I live in the UK and I'm a Northerner. I guess a lot of it comes from my upbringing that I was always told that we'll always get the short end of the stick for as long as the South governs us. As I got older I explored the differences more and more and it became pretty aparant early on that there's a definate double standard in goverment support and numerous prejudices held against us.
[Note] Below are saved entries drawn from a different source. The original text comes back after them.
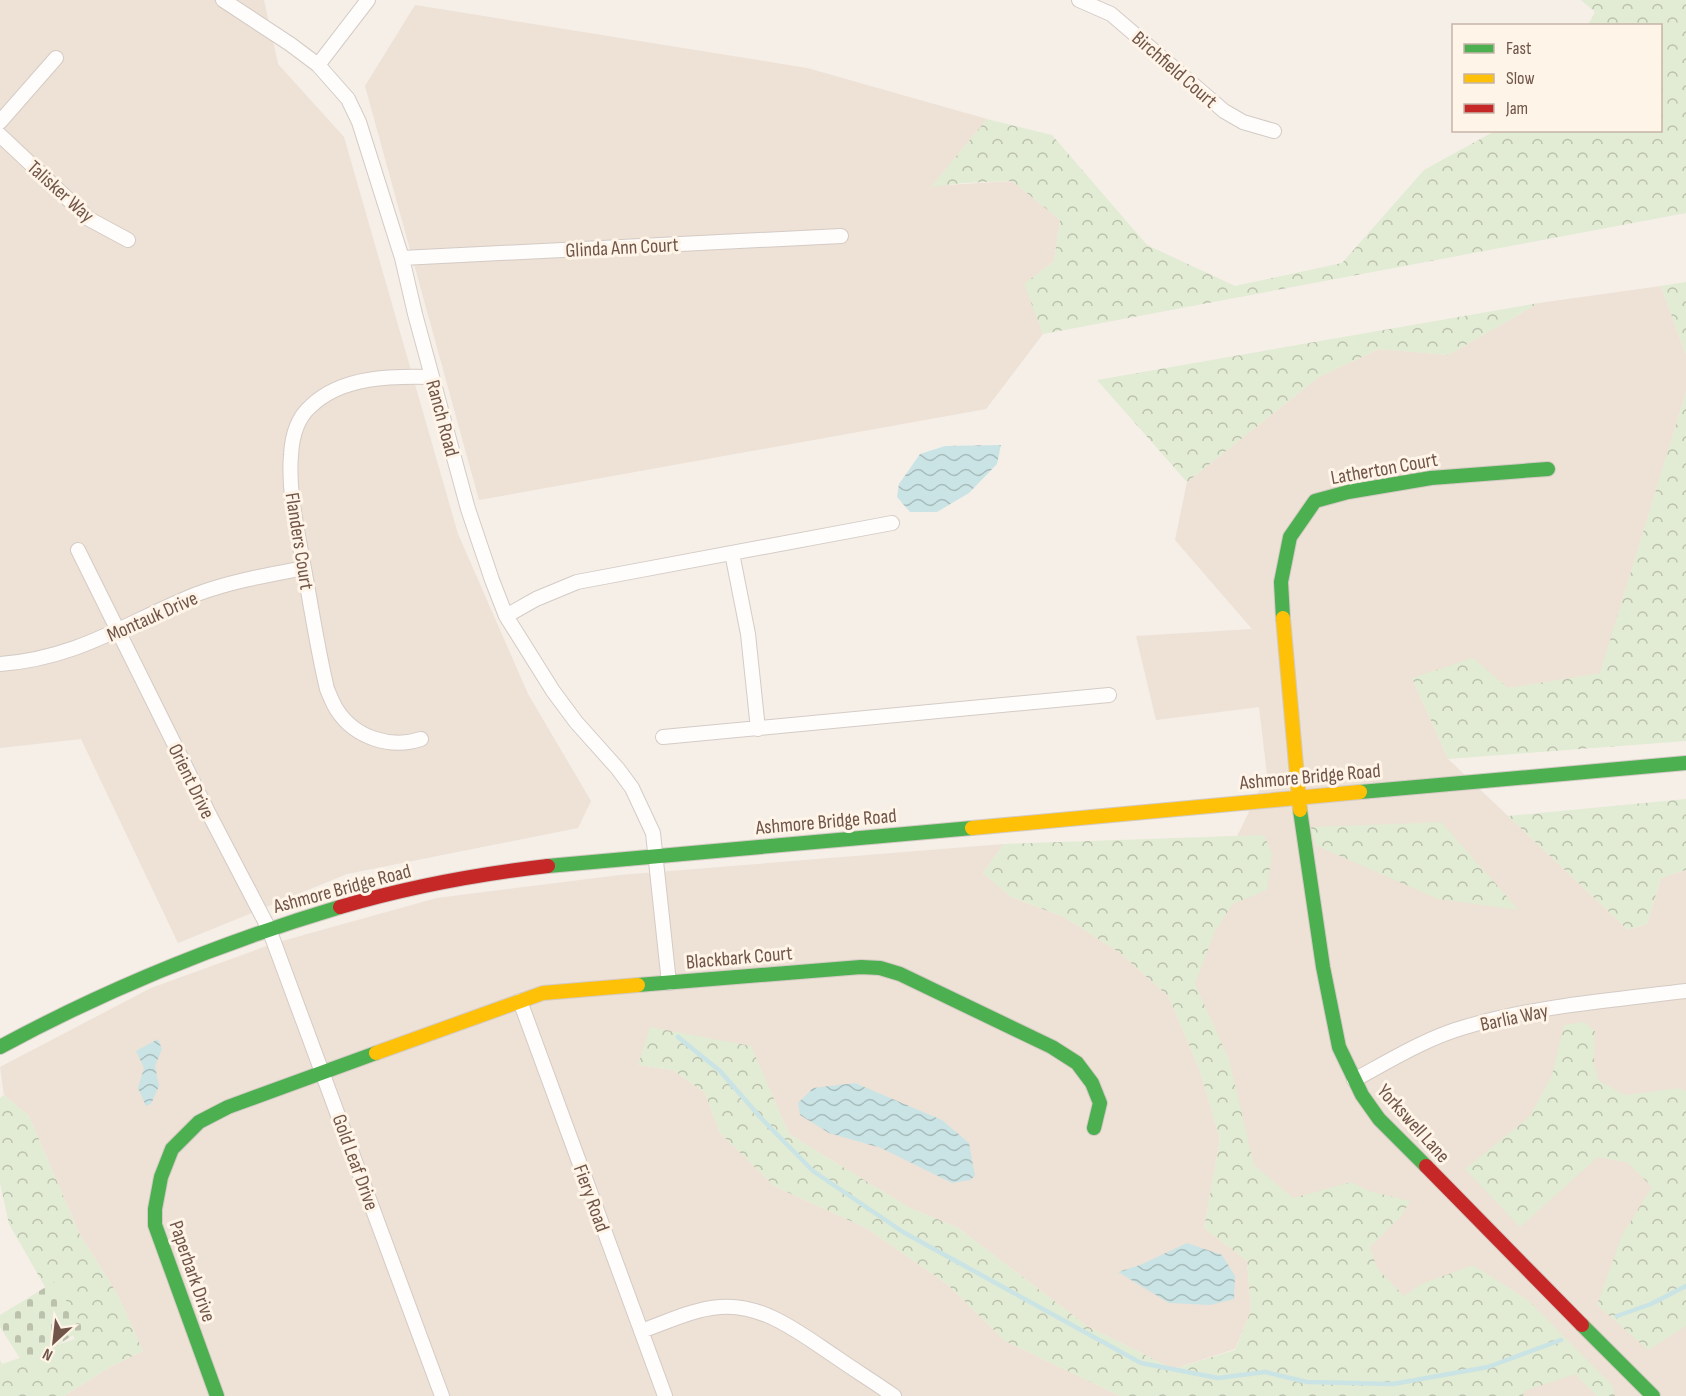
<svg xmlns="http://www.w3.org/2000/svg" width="1686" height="1396" font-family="'Sofia Sans Condensed',sans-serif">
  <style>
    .residential { fill: #eee1d5 }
    .forest { fill: url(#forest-crowns) }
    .cemetery { fill: url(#cemetery-stones) }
    .water { fill: url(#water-waves) }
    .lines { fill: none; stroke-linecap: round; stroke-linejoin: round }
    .stream { stroke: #cae4e5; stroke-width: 4.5 }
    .street-casing { stroke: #d4cbc5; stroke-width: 16 }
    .fast-casing { stroke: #d4cac4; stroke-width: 16 }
    .slow-casing { stroke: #d4cac4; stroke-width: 16 }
    .jam-casing { stroke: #d4cac4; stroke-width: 16 }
    .street { stroke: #fefdfc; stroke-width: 14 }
    .fast { stroke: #4caf50; stroke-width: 14 }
    .slow { stroke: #ffc107; stroke-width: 14 }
    .jam { stroke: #c62828; stroke-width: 14 }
    .labels { text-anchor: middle; stroke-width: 6; stroke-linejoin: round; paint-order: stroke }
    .street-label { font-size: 20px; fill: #715549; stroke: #fef4e7 }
  </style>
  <defs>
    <pattern id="forest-crowns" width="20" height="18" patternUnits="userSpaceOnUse" patternTransform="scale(1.5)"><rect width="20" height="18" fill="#e2ebd3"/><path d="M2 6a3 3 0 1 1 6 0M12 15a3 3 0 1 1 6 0" fill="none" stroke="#bcc1ad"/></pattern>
    <pattern id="cemetery-stones" width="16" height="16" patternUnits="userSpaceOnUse" patternTransform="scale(1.5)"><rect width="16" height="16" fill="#e2ebd3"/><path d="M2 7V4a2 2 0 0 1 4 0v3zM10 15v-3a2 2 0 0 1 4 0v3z" fill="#bcc1ad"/></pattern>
    <pattern id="water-waves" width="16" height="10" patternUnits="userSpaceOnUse" patternTransform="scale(1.5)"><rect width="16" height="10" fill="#cae4e5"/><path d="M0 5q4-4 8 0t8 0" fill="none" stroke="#a8bcbc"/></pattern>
  </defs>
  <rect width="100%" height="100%" fill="#f5efe8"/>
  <path class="residential" d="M 0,0 L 264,0 L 278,64 L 344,137 L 458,534 L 528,694 L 591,801 L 578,828 L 347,874 L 178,943 L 81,739 L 0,748 Z
    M 415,5 L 807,68 L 987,119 L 932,186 L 1012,181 L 1060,220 L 1054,261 L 1025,284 L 1043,334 L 986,409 L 479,500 L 365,86 Z
    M 1661,286 L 1686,355 L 1686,392 L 1600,674 L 1508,688 L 1412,678 L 1448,759 L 1628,930 L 1647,924 L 1661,878 L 1686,870 L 1686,1396 L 1292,1396 L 1174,968 L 1267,774 L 1259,707 L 1156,720 L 1136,636 L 1252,629 L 1175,540 L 1187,482 L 1319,377 L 1379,349 L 1448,355 L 1539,303 Z
    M 1004,844 L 983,873 L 1011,897 L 1064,917 L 1120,953 L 1169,997 L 1200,1071 L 1220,1139 L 1204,1228 L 1247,1261 L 1251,1310 L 1235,1349 L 1173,1369 L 1087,1326 L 957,1227 L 910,1208 L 789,1134 L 751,1047 L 638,1065 L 673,1070 L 705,1093 L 720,1133 L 774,1186 L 866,1228 L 947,1284 L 1005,1341 L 1120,1396 L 64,1396 L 110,1367 L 143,1351 L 118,1295 L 80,1235 L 29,1116 L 4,1095 L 0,1067 L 151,988 L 275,943 L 437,898 L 620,875 Z"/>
  <path class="forest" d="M 1581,0 L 1686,0 L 1686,213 L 1043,334 L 1024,284 L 1054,261 L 1060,220 L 1012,181 L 962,183 L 931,187 L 987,119 L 1052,135 L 1147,245 L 1235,286 L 1342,263 L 1424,170 L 1495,131 L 1660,130 L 1660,26 L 1588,25 L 1595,12 Z
    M 1686,282 L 1686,355 L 1661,286 Z
    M 1539,303 L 1448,355 L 1379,349 L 1319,377 L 1187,482 L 1097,380 Z
    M 1686,392 L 1686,741 L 1448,759 L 1412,678 L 1473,658 L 1508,688 L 1600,673 Z
    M 1686,799 L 1686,870 L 1661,878 L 1647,924 L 1628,930 L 1508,816 Z
    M 1441,822 L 1519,910 L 1438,899 L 1315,845 L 1311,827 Z
    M 1264,835 L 1272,853 L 1267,890 L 1233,904 L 1215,931 L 1195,984 L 1229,1059 L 1254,1165 L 1293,1198 L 1351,1182 L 1369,1191 L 1410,1201 L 1402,1215 L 1370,1247 L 1377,1268 L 1404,1296 L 1421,1284 L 1473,1265 L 1528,1300 L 1612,1385 L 1615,1396 L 1597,1396 L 1575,1374 L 1525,1391 L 1523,1396 L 1120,1396 L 1005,1341 L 947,1284 L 866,1228 L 774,1186 L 720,1133 L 705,1093 L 673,1070 L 638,1065 L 650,1027 L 751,1046 L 789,1134 L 910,1208 L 957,1227 L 1087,1326 L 1173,1369 L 1235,1350 L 1251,1310 L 1247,1261 L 1204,1228 L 1220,1139 L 1200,1071 L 1169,997 L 1120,953 L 1064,917 L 1011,897 L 983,873 L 1004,844 Z
    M 1584,1022 L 1595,1031 L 1594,1062 L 1598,1080 L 1625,1095 L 1680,1088 L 1686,1092 L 1686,1326 L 1648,1350 L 1597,1305 L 1622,1235 L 1652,1187 L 1628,1163 L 1598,1157 L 1520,1227 L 1465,1169 L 1530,1116 L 1552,1075 L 1564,1025 Z
    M 4,1095 L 29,1116 L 80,1235 L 118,1295 L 143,1351 L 110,1367 L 64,1396 L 0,1396 L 0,1360 L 2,1364 L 75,1339 L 9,1224 L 0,1183 L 0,1098 Z"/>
  <path class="cemetery" d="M 54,1282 L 84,1328 L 25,1366 L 0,1327 L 0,1315 Z"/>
  <path class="water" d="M 1001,445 L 997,464 L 969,493 L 937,512 L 910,512 L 897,497 L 899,484 L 920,454 L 945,446 Z
    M 158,1039 L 162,1049 L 155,1066 L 159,1086 L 151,1104 L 146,1106 L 138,1088 L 144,1068 L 136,1051 Z
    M 855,1083 L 942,1120 L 969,1143 L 975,1176 L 970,1180 L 952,1183 L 881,1148 L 829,1133 L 800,1115 L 798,1103 L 813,1088 Z
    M 1187,1243 L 1222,1255 L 1235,1276 L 1234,1299 L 1210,1305 L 1169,1303 L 1118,1272 L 1140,1265 Z"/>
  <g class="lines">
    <path class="stream" d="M 678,1037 L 720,1071 L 761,1118 L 813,1171 L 903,1232 L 1141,1363 L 1218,1378 L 1265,1372 L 1307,1382 L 1393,1384 L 1488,1367 L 1561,1340
      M 1617,1316 L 1651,1304 L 1686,1286"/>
    <defs>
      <path id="street" d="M 223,0 L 290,44 L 318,65 L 348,99 L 359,122 L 402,258 L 415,314 L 468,509 L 492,580 L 506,616 L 553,691 L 576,722 L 618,769 L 632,788 L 653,833 L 669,983
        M 1079,0 L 1111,14 L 1224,111 L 1243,122 L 1274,131
        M 318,65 L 368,0
        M 0,122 L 56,58
        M 0,135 L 89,219 L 128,240
        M 402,258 L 841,236
        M 78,550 L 209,814 L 269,929 L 442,1396
        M 732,553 L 748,634 L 758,729
        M 506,616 L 536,599 L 577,582 L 892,523
        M 0,664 C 79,658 127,622 197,594 C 232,581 268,575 304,568
        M 663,737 L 1109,695
        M 421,739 C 391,749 355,738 337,710 C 333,704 330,696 327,689 C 317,647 311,605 303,563 C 297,528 288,491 291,455 C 292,437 297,418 311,406 C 342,376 392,376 432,377
        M 520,1001 L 665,1396
        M 1354,1080 C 1389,1061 1426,1038 1465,1027 C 1536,1006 1612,1000 1686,991
        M 641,1331 C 667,1322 693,1309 720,1307 C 762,1303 800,1333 833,1355 C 853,1369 874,1382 894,1396"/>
      <path id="fast" d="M 1283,618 L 1281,582 L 1290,537 L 1315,501 L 1348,492 L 1431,478 L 1548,469
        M 1360,792 L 1686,763
        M 1300,810 L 1323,967 L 1339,1047 L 1362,1095 L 1379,1119 L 1426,1166
        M 548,866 L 972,828
        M 638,985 L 861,967 L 880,968 L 900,974 L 1052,1047 L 1077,1063 L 1092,1083 L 1100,1103 L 1094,1128
        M 0,1047 C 107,989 223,942 340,907
        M 1582,1325 L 1653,1396
        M 217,1396 L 155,1225 L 155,1209 L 161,1177 L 172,1149 L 199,1122 L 228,1107 L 376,1053"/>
      <path id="slow" d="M 1283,618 L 1300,810
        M 972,828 L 1360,792
        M 376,1053 L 543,993 L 638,985"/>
      <path id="jam" d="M 340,907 C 408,887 478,874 548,866
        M 1426,1166 L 1582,1325"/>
    </defs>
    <use href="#street" class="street-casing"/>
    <use href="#fast" class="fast-casing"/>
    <use href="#slow" class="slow-casing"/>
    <use href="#jam" class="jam-casing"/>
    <use href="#street" class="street"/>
    <use href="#fast" class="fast"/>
    <use href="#slow" class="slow"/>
    <use href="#jam" class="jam"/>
  </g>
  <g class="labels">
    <g class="street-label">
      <text transform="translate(1175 69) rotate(41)" y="7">Birchfield Court</text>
      <text transform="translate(61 191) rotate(42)" y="7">Talisker Way</text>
      <text transform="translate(622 247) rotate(-3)" y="7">Glinda Ann Court</text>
      <text transform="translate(443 418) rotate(75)" y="7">Ranch Road</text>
      <text transform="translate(1384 468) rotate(-10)" y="7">Latherton Court</text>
      <text transform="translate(300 541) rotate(81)" y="7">Flanders Court</text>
      <text transform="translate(152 616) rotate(-24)" y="7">Montauk Drive</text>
      <text transform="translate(1310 776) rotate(-5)" y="7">Ashmore Bridge Road</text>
      <text transform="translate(192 781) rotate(64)" y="7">Orient Drive</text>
      <text transform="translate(826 821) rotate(-5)" y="7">Ashmore Bridge Road</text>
      <text transform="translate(342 888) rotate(-15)" y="7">Ashmore Bridge Road</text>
      <text transform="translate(739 957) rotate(-5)" y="7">Blackbark Court</text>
      <text transform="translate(1514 1017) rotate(-12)" y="7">Barlia Way</text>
      <text transform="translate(1414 1123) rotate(48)" y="7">Yorkswell Lane</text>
      <text transform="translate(356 1162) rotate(70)" y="7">Gold Leaf Drive</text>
      <text transform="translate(592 1198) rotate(70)" y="7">Fiery Road</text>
      <text transform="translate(193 1271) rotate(71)" y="7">Paperbark Drive</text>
    </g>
  </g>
  <rect x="1452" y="24" width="210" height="108" fill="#fef4e7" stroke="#c6b4a8" stroke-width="1.5"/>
  <rect x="1464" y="44" width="30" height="9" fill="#4caf50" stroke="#c6b4a8" stroke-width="1.5"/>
  <text x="1506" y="54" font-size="18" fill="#715549">Fast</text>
  <rect x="1464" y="74" width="30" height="9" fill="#ffc107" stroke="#c6b4a8" stroke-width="1.5"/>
  <text x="1506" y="84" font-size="18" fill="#715549">Slow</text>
  <rect x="1464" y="104" width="30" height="9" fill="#c62828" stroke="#c6b4a8" stroke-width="1.5"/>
  <text x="1506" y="114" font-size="18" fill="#715549">Jam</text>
  <g transform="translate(54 1342) rotate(207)" stroke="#fef4e7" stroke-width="4.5" paint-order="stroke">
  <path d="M0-4.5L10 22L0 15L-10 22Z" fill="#715549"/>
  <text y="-9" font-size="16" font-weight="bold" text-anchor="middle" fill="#715549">N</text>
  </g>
</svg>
Instead of going into the whole lot of it all at once (which would be everything ranging from the discrimination against Northern accents in job interviews to how all public services are hijacked for use down South if they're needed there and never the other way around), I'd like to stick to probably the most worrying display of the consquences of the North/South divide.
Life expectancy for even most deprived parts of London is 73. In parts of Glasgow, it's 54.
(sources)
http://www.guardian.co.uk/society/2006/jan/21/health.politics
http://www.lho.org.uk/Download/Public/8811/1/Health_Inequalities_Report_4.pdf
Where I am, West Yorkshire, there's a 15 year difference between the life expectancy of the rich fenced communities (usualy holiday homes for Chelsea residents) and the rest of us workers everywhere else.
(source)
http://www.awya.gov.uk/NR/rdonlyres/B6329914-24DA-4023-BDD5-8558CB5BEBDA/0/Health_LLA_report_101207.pdf
And on top of that all, there's of course the news that one Stafford NHS hospital has decieded to kill 300 of its patients to cut costs to meet goverment targets and as the news rolled in afterwards, they were not alone.
I've got my own theories about how these massive differences in our life expectancies came about that I'll go into after the thread develops a bit.Private welfare would be expected to produce different life expectancies, the scandal is that Britain's underfunded public welfare system does it too depending on where you live.